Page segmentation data
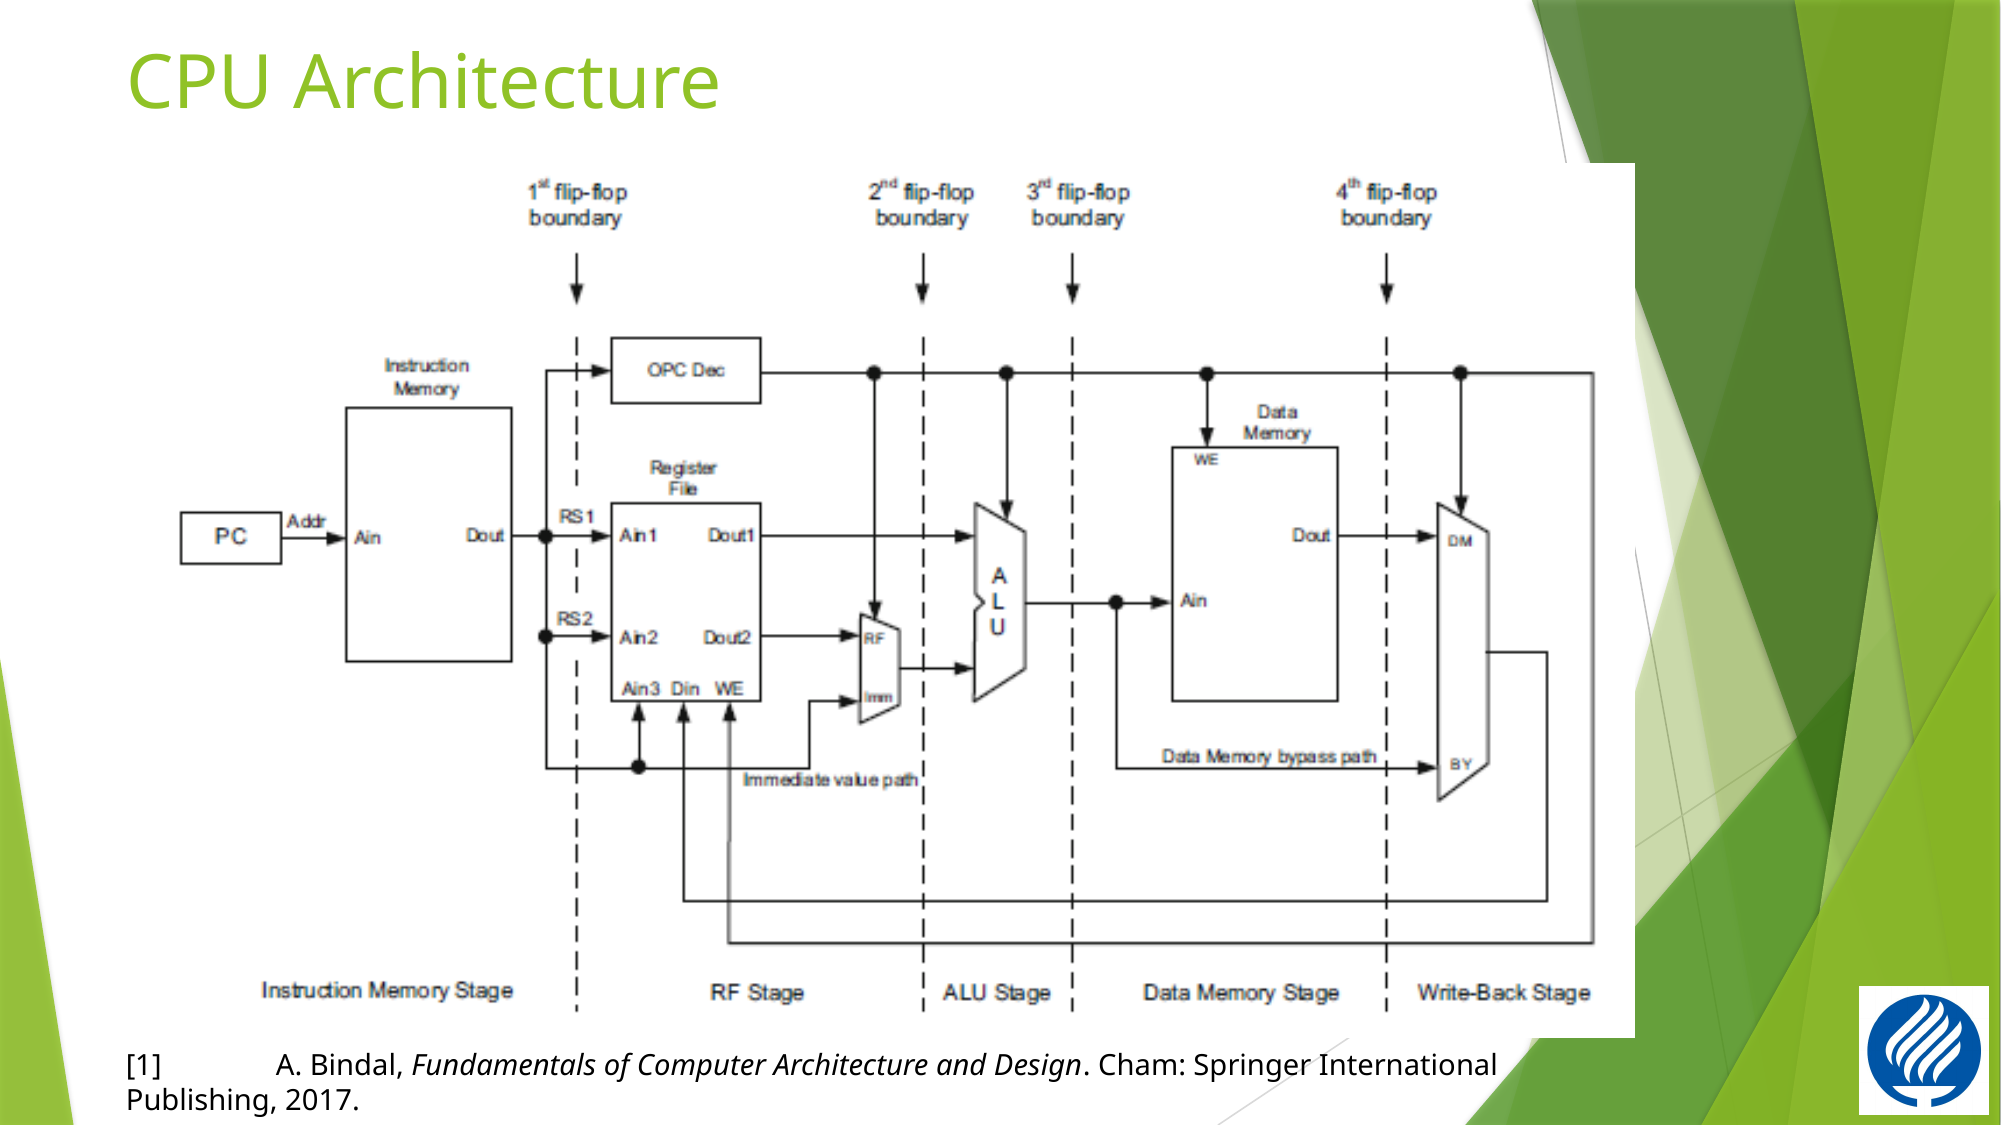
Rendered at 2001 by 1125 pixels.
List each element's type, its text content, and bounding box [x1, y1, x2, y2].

picture [1859, 986, 1989, 1115]
title CPU Architecture [111, 25, 1522, 243]
picture [155, 163, 1635, 1039]
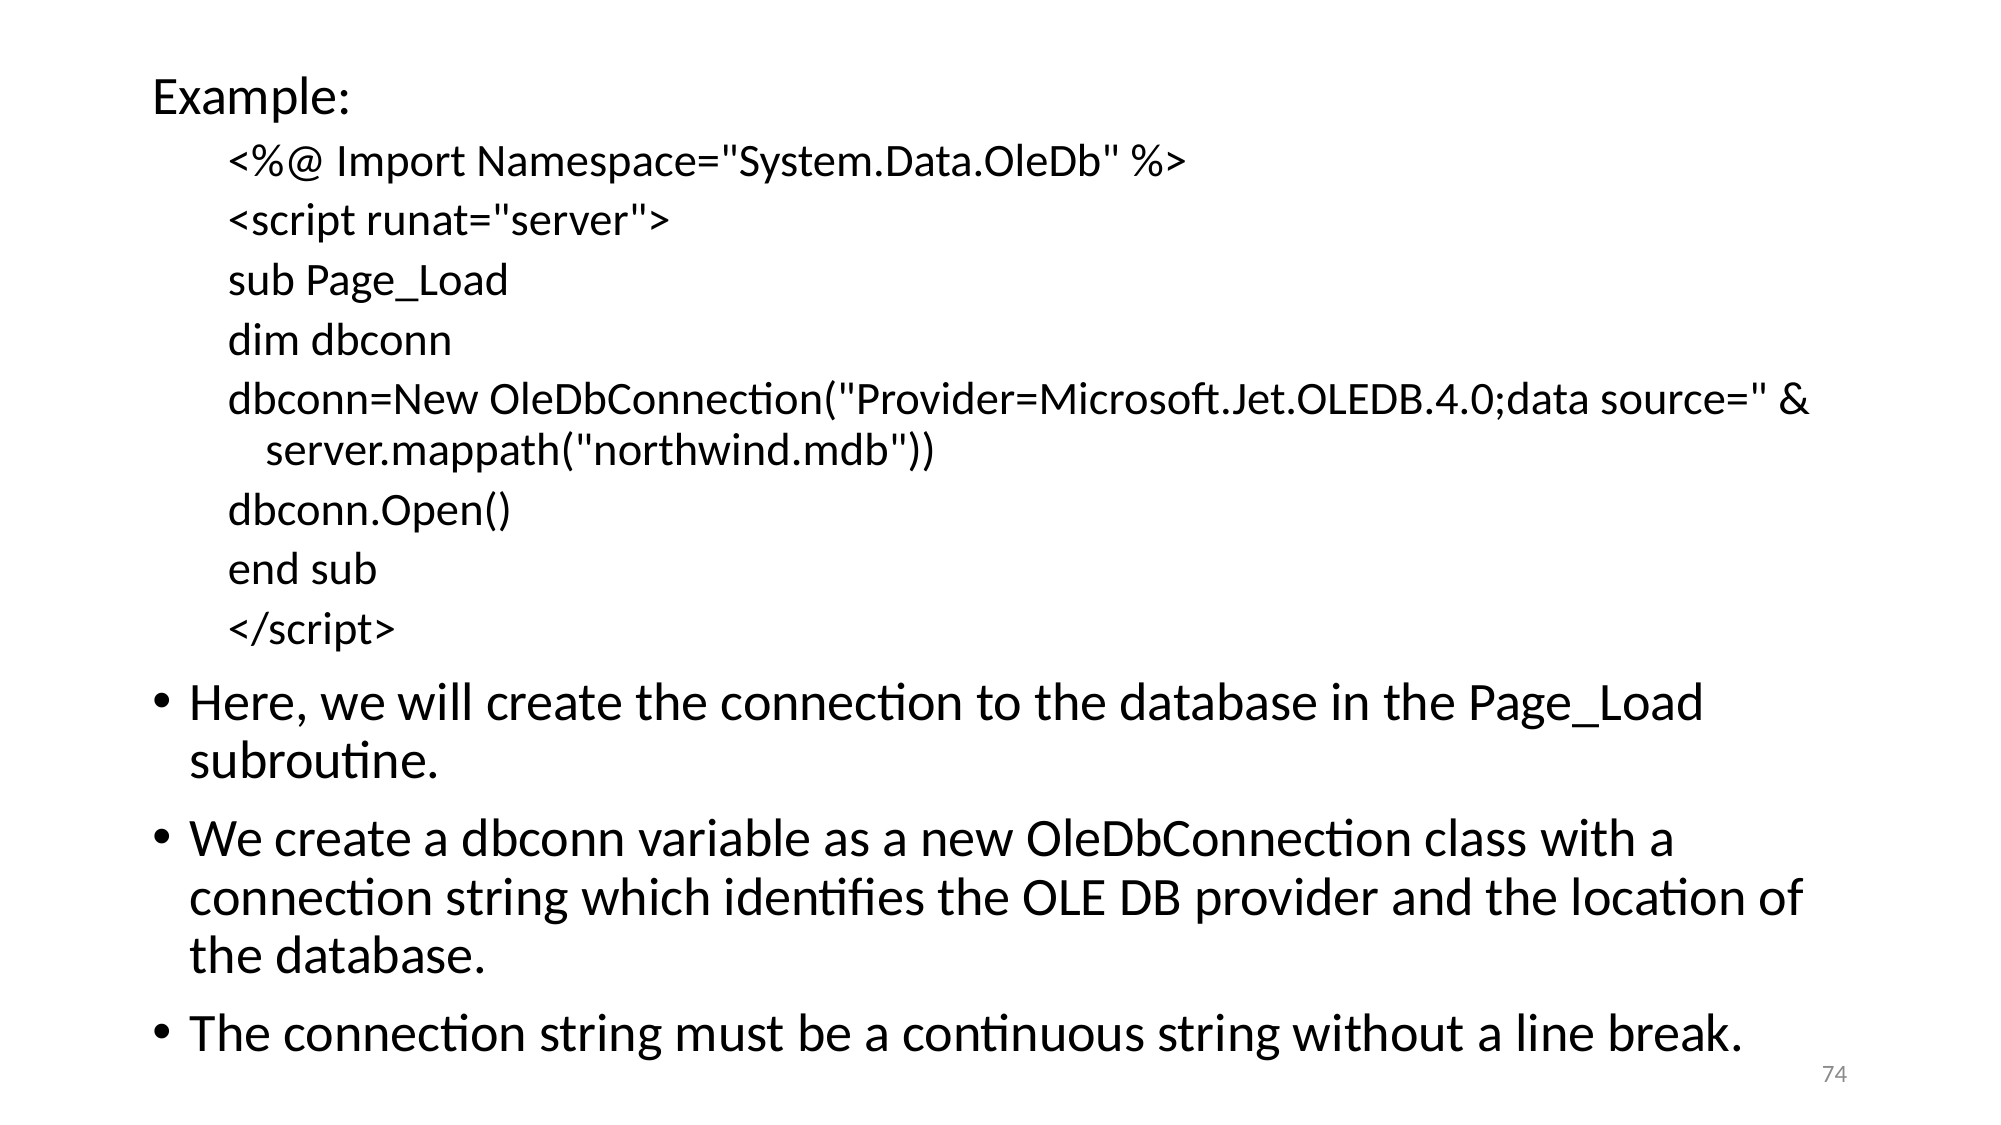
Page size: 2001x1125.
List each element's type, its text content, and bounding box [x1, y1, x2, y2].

list Example: <%@ Import Namespace="System.Data.OleDb" %> <script runat="server"> sub Page_Load dim dbconn dbconn=New OleDbConnection("Provider=Microsoft.Jet.OLEDB.4.0;data source=" & server.mappath("northwind.mdb")) dbconn.Open() end sub </script> Here, we will create the connection to the database in the Page_Load subroutine. We create a dbconn variable as a new OleDbConnection class with a connection string which identifies the OLE DB provider and the location of the database. The connection string must be a continuous string without a line break. [137, 60, 1863, 1071]
slide_number 74 [1412, 1042, 1863, 1103]
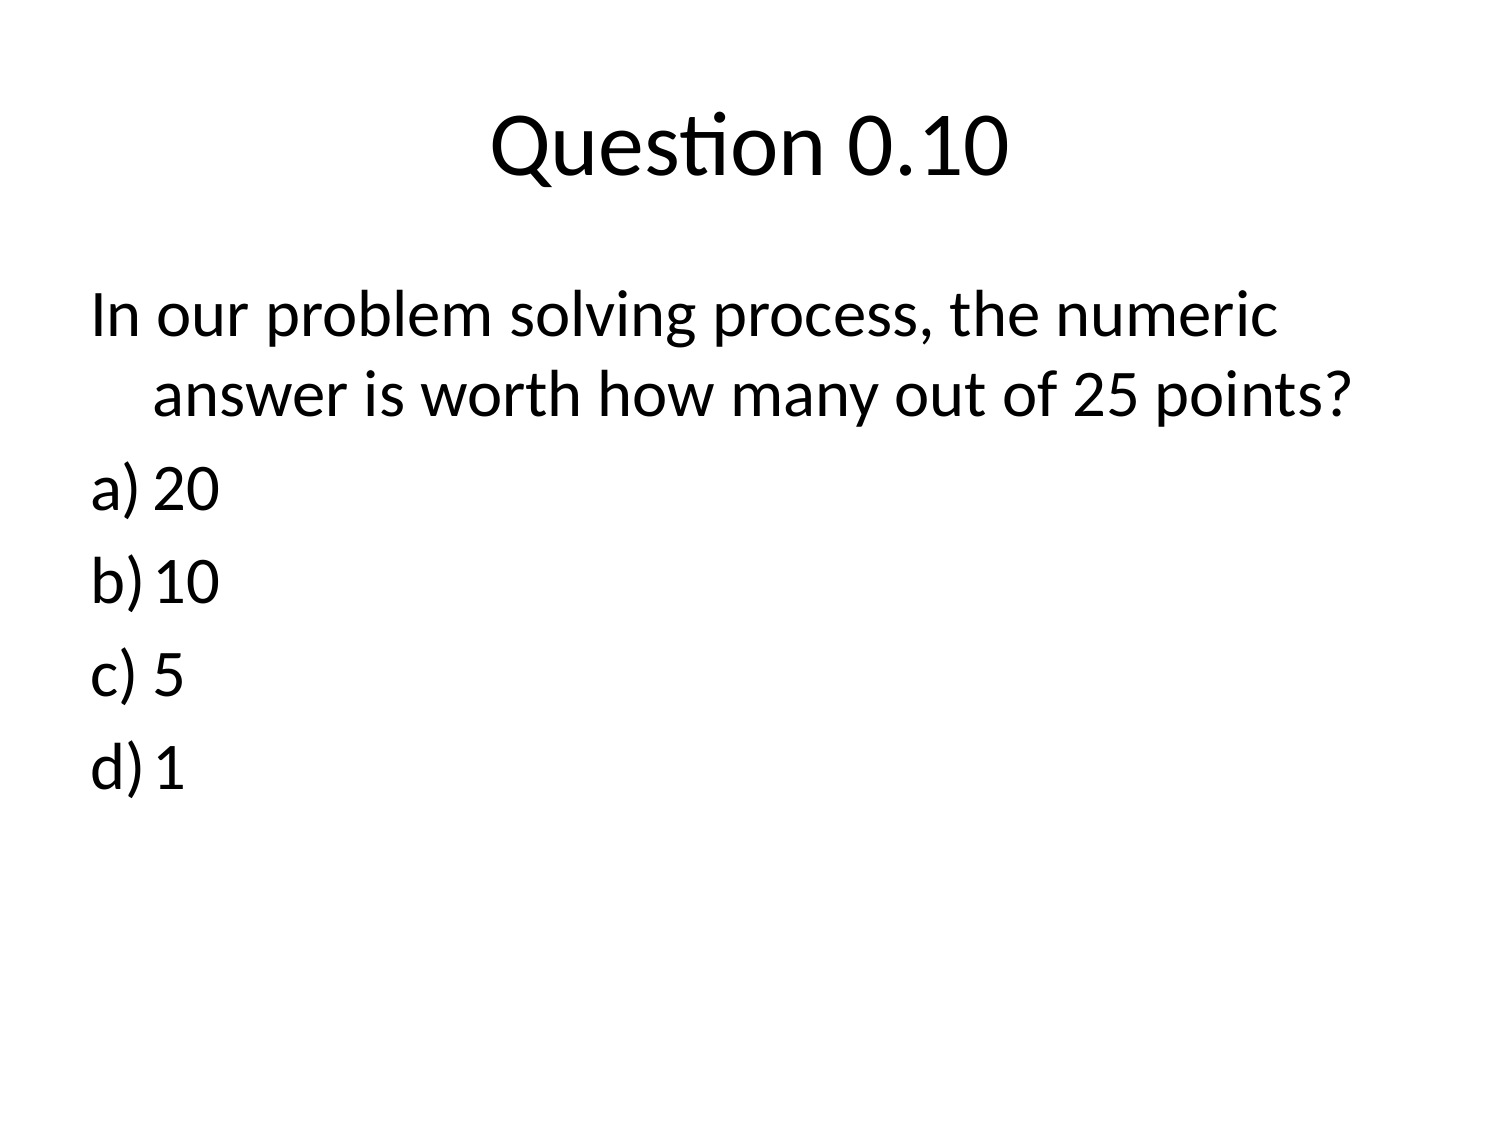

Problem description: The copy should hold exactly the lines from the line containing "Page size: 2001x1125." through the end of the data, both ends included, and no pictures.

Answer to the problem:
Page size: 2001x1125.
List each element's type, its text content, and bounding box [x1, y1, x2, y2].

list Example: <%@ Import Namespace="System.Data.OleDb" %> <script runat="server"> sub Page_Load dim dbconn dbconn=New OleDbConnection("Provider=Microsoft.Jet.OLEDB.4.0;data source=" & server.mappath("northwind.mdb")) dbconn.Open() end sub </script> Here, we will create the connection to the database in the Page_Load subroutine. We create a dbconn variable as a new OleDbConnection class with a connection string which identifies the OLE DB provider and the location of the database. The connection string must be a continuous string without a line break. [137, 60, 1863, 1071]
slide_number 74 [1412, 1042, 1863, 1103]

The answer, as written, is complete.